> MATERIAL SHOWN:

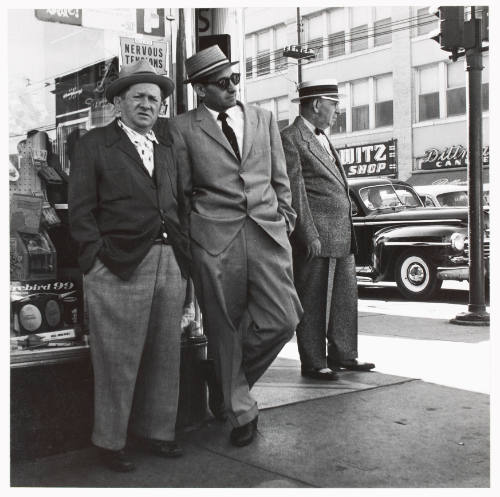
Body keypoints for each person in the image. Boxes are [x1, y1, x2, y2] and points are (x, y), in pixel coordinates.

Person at [164, 45, 302, 447]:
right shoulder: (182, 128)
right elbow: (183, 190)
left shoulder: (262, 119)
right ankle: (240, 411)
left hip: (265, 232)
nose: (232, 88)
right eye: (222, 83)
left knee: (284, 318)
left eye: (235, 79)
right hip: (214, 238)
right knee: (223, 328)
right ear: (201, 90)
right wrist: (195, 241)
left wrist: (286, 219)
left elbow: (281, 178)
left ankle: (224, 381)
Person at [68, 60, 191, 472]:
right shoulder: (94, 144)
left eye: (153, 99)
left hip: (168, 259)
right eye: (137, 96)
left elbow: (178, 204)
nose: (146, 104)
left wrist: (183, 257)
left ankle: (158, 432)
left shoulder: (166, 147)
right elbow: (81, 212)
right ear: (119, 102)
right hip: (118, 263)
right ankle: (110, 441)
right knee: (116, 358)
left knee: (165, 355)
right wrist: (95, 261)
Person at [280, 79, 375, 381]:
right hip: (317, 237)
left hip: (340, 235)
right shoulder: (292, 138)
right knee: (313, 300)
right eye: (334, 105)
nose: (338, 111)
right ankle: (314, 361)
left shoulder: (320, 137)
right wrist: (307, 234)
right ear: (317, 104)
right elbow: (296, 193)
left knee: (345, 299)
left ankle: (344, 353)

> ASSIGNED TASK: Take the lines above from the one containing "right elbow: (183, 190)" to the one containing "left eye: (153, 99)" and retype them exactly, both ends included, with nothing added.

> THE COMPLETED TASK:
right elbow: (183, 190)
left shoulder: (262, 119)
right ankle: (240, 411)
left hip: (265, 232)
nose: (232, 88)
right eye: (222, 83)
left knee: (284, 318)
left eye: (235, 79)
right hip: (214, 238)
right knee: (223, 328)
right ear: (201, 90)
right wrist: (195, 241)
left wrist: (286, 219)
left elbow: (281, 178)
left ankle: (224, 381)
Person at [68, 60, 191, 472]:
right shoulder: (94, 144)
left eye: (153, 99)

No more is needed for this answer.